- To do -
From the line with "right knee: (952, 422)" through the line with "left shoulder: (246, 416)", inclusive, return each line of the data below exactly and leave the rest out.

=== Section Start ===

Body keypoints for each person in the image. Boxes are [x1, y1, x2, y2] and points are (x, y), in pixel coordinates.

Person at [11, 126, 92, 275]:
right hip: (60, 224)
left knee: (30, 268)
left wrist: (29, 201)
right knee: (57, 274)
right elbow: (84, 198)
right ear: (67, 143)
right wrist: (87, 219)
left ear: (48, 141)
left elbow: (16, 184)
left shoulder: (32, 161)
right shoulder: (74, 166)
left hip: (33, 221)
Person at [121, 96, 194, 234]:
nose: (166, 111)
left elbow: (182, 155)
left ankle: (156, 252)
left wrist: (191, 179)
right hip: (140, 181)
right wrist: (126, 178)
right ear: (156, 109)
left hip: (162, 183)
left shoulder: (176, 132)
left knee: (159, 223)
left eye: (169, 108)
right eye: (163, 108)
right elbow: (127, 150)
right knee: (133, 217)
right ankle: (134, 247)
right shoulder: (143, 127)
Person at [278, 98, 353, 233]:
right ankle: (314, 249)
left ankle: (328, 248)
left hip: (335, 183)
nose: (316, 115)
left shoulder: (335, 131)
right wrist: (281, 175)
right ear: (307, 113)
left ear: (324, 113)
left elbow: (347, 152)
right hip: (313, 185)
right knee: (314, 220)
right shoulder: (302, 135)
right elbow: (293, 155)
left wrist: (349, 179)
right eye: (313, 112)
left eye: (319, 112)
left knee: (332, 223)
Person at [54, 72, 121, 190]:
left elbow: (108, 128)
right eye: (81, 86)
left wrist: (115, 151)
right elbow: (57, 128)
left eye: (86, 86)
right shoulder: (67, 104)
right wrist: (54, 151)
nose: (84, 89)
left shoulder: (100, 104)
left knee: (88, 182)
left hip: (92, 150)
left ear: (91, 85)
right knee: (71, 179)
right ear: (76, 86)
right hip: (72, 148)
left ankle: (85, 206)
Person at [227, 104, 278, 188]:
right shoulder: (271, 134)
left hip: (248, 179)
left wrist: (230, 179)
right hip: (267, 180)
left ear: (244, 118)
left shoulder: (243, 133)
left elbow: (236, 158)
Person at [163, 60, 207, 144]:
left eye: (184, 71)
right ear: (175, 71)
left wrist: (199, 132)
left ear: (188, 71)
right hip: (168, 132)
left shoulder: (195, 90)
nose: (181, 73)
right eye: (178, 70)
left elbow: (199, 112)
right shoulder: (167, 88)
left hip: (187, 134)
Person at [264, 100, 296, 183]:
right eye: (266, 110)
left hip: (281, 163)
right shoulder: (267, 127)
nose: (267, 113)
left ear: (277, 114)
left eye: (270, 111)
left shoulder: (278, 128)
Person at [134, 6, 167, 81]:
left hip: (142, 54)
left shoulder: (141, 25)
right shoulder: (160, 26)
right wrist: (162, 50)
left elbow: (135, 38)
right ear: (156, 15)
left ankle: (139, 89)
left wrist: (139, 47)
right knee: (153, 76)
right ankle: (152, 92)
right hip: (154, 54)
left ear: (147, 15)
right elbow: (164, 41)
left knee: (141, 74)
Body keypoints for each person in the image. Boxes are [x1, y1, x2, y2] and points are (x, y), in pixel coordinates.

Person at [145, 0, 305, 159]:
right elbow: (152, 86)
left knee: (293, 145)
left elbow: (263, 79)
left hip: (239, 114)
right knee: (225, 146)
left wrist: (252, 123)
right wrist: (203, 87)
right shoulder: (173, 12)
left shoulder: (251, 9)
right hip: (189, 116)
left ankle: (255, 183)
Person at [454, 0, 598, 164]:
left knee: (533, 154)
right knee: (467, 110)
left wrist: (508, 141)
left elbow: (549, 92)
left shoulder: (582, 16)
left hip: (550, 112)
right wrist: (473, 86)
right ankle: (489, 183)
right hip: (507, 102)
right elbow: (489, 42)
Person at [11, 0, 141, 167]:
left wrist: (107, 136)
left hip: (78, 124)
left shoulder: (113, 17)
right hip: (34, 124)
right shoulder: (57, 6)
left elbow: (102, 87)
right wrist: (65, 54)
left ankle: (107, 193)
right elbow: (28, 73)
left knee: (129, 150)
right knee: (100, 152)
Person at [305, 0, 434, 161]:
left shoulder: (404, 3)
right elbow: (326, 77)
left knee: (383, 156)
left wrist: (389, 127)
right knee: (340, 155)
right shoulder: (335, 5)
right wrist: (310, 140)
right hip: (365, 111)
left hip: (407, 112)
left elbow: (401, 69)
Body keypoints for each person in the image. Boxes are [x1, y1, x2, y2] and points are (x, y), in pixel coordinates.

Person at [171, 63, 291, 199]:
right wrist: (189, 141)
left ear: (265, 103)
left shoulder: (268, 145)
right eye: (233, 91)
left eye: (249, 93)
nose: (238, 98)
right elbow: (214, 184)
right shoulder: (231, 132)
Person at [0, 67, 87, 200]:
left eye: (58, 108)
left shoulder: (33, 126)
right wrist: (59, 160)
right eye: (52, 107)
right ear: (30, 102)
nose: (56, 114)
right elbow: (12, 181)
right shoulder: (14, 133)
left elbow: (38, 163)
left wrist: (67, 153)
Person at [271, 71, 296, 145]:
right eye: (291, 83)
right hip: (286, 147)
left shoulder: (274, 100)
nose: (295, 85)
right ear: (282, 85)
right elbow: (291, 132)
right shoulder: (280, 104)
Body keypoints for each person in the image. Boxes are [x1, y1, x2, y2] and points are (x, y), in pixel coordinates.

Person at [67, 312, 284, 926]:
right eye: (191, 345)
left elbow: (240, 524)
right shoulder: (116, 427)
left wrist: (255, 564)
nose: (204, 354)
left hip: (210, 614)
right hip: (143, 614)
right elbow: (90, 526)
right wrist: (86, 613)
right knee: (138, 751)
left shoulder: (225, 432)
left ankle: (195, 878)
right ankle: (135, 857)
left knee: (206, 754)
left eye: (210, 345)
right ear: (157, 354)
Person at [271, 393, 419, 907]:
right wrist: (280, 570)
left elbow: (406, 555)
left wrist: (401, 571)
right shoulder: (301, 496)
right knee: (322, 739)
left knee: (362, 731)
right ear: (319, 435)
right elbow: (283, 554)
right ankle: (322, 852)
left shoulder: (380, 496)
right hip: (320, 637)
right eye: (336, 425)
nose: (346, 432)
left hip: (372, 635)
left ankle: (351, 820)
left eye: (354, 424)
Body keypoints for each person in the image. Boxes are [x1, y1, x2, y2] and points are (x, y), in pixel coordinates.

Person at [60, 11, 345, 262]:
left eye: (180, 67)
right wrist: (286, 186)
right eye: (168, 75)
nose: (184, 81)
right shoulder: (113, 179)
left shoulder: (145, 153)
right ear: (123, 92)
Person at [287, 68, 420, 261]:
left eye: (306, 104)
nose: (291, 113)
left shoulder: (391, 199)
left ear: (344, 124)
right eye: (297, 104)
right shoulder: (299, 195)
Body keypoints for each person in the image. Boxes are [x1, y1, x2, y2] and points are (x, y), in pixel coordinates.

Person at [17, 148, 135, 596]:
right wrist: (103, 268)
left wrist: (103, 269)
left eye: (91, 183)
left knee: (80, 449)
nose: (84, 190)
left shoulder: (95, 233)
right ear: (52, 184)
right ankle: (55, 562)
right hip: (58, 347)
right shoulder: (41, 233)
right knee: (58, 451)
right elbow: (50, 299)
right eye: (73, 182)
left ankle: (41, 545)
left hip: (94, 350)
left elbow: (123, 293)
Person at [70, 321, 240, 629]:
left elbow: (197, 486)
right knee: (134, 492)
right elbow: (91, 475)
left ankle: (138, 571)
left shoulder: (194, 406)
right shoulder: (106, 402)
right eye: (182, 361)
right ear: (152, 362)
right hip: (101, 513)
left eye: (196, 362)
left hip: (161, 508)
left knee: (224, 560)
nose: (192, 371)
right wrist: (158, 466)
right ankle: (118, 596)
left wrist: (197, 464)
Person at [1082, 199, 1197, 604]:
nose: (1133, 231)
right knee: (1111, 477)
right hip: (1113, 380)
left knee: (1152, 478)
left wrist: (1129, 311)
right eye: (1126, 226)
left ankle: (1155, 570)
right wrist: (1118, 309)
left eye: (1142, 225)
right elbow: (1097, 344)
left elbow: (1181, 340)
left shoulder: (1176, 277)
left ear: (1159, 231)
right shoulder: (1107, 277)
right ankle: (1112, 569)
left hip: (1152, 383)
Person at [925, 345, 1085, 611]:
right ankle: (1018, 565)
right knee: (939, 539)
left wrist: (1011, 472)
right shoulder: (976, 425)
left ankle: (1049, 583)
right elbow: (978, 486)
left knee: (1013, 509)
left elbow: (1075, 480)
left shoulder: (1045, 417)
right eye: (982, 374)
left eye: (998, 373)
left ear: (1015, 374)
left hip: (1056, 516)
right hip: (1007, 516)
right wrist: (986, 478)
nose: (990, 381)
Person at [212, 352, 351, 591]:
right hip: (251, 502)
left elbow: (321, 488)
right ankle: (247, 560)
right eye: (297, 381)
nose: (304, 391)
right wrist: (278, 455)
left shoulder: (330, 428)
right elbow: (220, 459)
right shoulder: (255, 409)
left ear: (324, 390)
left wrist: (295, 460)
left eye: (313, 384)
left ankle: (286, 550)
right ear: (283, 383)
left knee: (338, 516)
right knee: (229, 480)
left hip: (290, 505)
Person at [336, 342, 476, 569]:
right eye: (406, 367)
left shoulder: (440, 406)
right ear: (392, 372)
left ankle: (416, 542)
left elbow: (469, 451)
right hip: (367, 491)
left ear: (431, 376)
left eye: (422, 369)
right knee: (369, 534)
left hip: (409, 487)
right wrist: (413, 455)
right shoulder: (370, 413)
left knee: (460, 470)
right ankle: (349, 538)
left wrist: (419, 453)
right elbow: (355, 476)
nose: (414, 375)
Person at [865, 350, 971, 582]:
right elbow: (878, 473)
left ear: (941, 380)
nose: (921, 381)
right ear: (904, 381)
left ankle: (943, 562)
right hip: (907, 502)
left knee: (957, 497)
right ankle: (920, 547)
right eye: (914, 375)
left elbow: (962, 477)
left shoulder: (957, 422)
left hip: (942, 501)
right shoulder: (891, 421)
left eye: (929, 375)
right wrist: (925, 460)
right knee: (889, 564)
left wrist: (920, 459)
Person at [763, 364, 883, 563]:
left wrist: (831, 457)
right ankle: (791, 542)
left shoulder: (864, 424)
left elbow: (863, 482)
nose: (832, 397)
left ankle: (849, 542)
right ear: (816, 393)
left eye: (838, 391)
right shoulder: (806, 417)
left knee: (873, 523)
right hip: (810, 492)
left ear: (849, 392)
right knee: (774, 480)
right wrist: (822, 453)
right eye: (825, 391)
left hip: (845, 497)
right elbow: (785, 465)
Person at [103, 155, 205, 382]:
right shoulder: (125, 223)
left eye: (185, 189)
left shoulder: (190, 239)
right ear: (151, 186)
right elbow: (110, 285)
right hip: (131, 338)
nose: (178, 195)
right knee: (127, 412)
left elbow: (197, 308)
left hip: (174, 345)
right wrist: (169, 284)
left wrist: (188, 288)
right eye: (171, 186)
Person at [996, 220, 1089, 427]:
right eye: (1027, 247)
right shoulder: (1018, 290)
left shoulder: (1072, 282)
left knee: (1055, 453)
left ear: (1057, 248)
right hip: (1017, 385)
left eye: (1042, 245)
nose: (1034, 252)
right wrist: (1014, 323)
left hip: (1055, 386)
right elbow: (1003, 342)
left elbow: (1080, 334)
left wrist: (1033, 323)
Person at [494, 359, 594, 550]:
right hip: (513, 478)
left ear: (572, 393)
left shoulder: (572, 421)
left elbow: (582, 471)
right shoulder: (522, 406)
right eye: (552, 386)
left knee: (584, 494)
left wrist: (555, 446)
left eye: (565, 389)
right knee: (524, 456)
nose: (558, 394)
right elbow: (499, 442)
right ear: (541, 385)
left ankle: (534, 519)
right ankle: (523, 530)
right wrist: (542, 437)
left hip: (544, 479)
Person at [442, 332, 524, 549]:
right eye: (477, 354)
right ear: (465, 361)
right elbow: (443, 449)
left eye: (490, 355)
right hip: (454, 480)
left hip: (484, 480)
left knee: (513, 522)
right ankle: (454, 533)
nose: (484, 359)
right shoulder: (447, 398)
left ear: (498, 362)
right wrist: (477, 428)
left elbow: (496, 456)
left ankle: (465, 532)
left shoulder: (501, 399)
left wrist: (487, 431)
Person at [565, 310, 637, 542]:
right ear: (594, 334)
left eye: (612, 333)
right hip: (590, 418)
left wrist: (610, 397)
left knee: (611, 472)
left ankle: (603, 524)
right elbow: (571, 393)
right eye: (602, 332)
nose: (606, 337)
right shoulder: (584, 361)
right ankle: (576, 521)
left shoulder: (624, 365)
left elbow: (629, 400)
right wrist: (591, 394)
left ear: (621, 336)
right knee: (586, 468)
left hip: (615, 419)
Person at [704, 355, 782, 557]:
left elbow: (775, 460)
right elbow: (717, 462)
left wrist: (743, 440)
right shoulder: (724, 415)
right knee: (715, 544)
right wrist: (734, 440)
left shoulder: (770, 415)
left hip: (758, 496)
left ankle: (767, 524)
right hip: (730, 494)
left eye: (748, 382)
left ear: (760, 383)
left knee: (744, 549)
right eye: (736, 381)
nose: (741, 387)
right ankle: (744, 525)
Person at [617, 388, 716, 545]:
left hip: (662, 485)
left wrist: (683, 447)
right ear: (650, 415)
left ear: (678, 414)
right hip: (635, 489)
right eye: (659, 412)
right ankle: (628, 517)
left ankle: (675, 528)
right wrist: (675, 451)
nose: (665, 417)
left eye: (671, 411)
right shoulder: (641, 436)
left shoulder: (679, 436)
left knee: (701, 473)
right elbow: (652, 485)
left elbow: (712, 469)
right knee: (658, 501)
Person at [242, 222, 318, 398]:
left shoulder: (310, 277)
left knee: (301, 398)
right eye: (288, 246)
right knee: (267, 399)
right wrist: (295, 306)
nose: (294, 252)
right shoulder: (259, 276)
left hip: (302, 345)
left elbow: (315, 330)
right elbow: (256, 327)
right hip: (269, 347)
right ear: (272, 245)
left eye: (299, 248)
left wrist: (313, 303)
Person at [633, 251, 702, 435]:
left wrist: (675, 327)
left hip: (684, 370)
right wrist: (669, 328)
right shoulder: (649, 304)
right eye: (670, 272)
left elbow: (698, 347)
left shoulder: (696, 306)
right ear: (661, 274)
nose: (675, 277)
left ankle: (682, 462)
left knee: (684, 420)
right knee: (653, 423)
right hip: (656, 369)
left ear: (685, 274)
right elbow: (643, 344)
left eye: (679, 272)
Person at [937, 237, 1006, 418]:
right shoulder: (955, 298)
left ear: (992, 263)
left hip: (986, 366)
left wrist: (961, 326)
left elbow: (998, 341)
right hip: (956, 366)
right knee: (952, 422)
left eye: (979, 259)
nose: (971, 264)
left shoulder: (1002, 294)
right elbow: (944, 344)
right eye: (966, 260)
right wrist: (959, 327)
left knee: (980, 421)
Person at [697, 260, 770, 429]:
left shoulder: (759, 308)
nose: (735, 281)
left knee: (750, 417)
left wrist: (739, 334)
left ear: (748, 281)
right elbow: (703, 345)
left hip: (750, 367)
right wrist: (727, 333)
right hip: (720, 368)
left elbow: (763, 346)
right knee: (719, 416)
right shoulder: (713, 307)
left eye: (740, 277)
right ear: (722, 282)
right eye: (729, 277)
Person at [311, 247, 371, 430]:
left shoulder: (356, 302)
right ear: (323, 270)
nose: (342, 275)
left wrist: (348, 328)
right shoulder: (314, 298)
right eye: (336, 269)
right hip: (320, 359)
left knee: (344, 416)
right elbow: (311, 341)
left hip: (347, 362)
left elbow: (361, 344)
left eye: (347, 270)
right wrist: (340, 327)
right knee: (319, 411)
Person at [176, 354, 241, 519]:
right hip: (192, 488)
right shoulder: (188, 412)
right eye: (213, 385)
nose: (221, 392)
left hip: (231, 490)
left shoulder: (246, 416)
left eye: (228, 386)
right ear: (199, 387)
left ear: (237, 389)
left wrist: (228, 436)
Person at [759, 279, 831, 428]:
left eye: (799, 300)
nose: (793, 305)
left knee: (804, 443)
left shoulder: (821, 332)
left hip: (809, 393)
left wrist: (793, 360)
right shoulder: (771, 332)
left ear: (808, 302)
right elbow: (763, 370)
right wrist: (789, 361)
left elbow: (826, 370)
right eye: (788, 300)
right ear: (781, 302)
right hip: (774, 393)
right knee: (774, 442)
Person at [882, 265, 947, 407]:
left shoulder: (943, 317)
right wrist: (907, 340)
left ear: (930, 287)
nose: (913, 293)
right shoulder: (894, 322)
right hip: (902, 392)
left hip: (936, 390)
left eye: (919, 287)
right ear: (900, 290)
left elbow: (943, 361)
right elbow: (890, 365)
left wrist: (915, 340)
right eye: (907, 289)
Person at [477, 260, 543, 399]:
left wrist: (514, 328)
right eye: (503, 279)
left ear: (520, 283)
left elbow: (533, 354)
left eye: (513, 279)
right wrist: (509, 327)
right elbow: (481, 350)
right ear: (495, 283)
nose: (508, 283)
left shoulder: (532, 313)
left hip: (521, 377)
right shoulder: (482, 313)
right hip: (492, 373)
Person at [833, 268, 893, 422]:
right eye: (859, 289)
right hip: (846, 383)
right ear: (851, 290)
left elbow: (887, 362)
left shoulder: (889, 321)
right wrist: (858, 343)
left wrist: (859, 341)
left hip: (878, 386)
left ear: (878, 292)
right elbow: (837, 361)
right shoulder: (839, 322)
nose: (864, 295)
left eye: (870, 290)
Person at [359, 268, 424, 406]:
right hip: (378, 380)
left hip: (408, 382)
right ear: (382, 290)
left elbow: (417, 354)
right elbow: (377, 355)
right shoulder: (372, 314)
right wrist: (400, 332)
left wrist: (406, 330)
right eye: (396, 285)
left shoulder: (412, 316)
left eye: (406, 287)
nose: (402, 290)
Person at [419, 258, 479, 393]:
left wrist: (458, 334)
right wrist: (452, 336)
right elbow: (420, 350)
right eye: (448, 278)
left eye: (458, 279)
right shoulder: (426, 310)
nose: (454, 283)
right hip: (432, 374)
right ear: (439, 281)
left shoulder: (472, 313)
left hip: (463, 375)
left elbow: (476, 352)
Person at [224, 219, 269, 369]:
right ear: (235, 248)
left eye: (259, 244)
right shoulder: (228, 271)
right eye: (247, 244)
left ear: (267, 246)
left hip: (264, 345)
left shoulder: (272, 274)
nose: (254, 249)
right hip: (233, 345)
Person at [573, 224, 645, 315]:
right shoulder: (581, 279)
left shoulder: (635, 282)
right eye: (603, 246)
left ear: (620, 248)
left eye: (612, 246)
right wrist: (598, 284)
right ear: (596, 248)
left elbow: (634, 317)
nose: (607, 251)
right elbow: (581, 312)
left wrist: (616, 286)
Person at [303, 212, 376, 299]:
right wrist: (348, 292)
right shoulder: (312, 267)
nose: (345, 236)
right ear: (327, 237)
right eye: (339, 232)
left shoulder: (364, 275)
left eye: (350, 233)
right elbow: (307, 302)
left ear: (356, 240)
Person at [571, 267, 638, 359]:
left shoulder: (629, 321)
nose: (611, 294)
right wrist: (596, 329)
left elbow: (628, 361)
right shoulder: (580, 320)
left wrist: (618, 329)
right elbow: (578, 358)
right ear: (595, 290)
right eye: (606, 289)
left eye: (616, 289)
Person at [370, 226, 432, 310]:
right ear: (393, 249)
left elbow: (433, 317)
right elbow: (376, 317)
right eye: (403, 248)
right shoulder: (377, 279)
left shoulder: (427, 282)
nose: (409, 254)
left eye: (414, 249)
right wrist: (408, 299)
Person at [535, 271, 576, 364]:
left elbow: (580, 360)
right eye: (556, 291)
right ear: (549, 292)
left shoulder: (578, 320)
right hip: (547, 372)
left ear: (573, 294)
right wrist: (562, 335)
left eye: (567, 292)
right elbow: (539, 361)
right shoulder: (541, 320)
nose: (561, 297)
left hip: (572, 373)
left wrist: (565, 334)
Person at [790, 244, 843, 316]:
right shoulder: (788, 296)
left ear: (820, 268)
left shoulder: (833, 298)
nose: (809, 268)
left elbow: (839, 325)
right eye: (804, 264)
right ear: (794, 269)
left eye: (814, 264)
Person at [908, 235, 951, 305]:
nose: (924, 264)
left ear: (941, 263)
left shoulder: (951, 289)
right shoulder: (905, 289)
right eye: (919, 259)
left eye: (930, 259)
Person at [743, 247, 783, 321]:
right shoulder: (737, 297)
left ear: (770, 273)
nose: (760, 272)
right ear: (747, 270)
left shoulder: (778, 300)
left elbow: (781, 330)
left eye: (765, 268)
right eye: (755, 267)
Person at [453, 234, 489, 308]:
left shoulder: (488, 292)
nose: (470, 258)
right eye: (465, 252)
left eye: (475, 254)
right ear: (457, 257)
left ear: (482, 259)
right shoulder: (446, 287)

=== Section End ===

- Reply -
right knee: (952, 422)
left eye: (979, 259)
nose: (971, 264)
left shoulder: (1002, 294)
right elbow: (944, 344)
right eye: (966, 260)
right wrist: (959, 327)
left knee: (980, 421)
Person at [697, 260, 770, 429]:
left shoulder: (759, 308)
nose: (735, 281)
left knee: (750, 417)
left wrist: (739, 334)
left ear: (748, 281)
right elbow: (703, 345)
left hip: (750, 367)
right wrist: (727, 333)
right hip: (720, 368)
left elbow: (763, 346)
right knee: (719, 416)
right shoulder: (713, 307)
left eye: (740, 277)
right ear: (722, 282)
right eye: (729, 277)
Person at [311, 247, 371, 430]:
left shoulder: (356, 302)
right ear: (323, 270)
nose: (342, 275)
left wrist: (348, 328)
right shoulder: (314, 298)
right eye: (336, 269)
right hip: (320, 359)
left knee: (344, 416)
right elbow: (311, 341)
left hip: (347, 362)
left elbow: (361, 344)
left eye: (347, 270)
right wrist: (340, 327)
right knee: (319, 411)
Person at [176, 354, 241, 519]:
right hip: (192, 488)
right shoulder: (188, 412)
right eye: (213, 385)
nose: (221, 392)
left hip: (231, 490)
left shoulder: (246, 416)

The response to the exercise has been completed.